### STORED ROWS ###

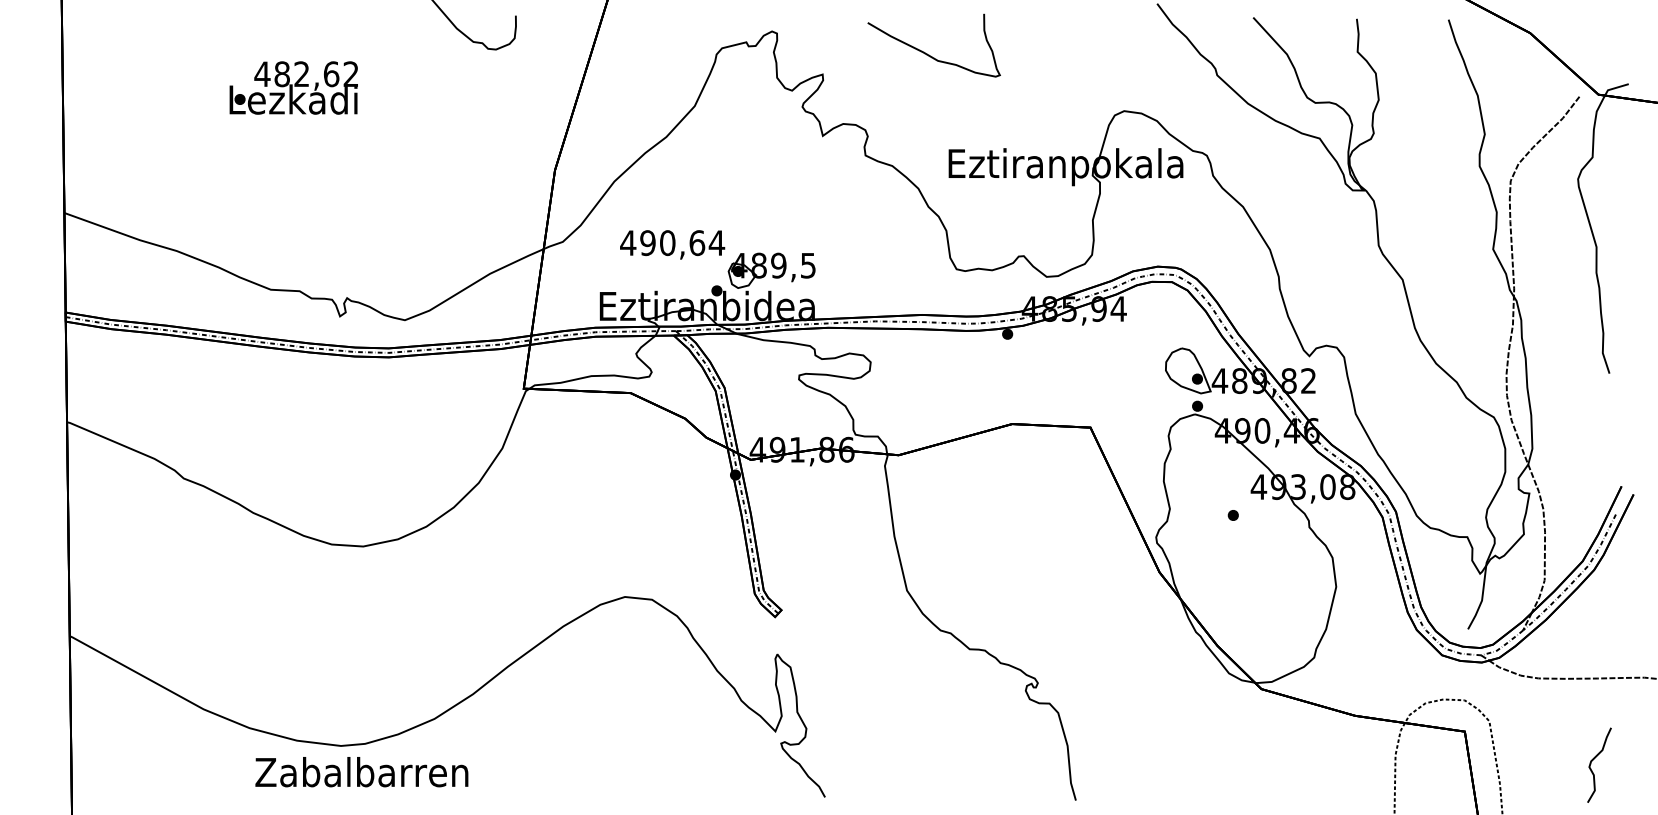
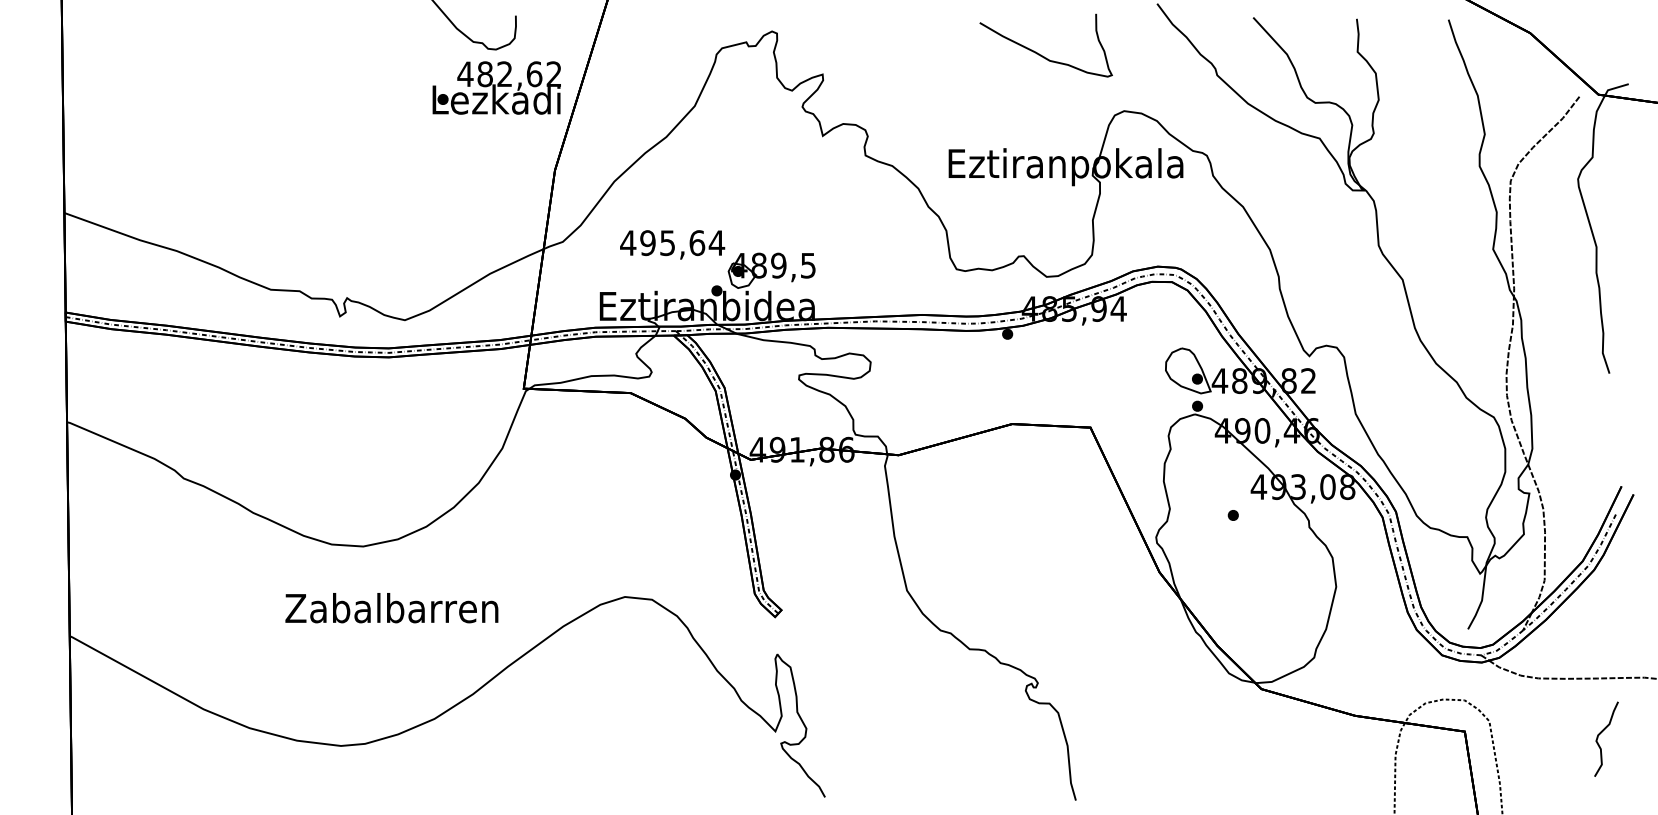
curve at (929, 54) position: (929, 54) -> (1041, 54)
text at (293, 87) position: (293, 87) -> (496, 87)
text at (667, 243): 490,64 -> 495,64
curve at (1594, 759) position: (1594, 759) -> (1601, 733)
text at (361, 772) position: (361, 772) -> (391, 608)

###

> [THE PROBLEM]:
Quote each line of the data above verbatim, omitting the pictures.

> [FINISHED TASK]:
curve at (929, 54) position: (929, 54) -> (1041, 54)
text at (293, 87) position: (293, 87) -> (496, 87)
text at (667, 243): 490,64 -> 495,64
curve at (1594, 759) position: (1594, 759) -> (1601, 733)
text at (361, 772) position: (361, 772) -> (391, 608)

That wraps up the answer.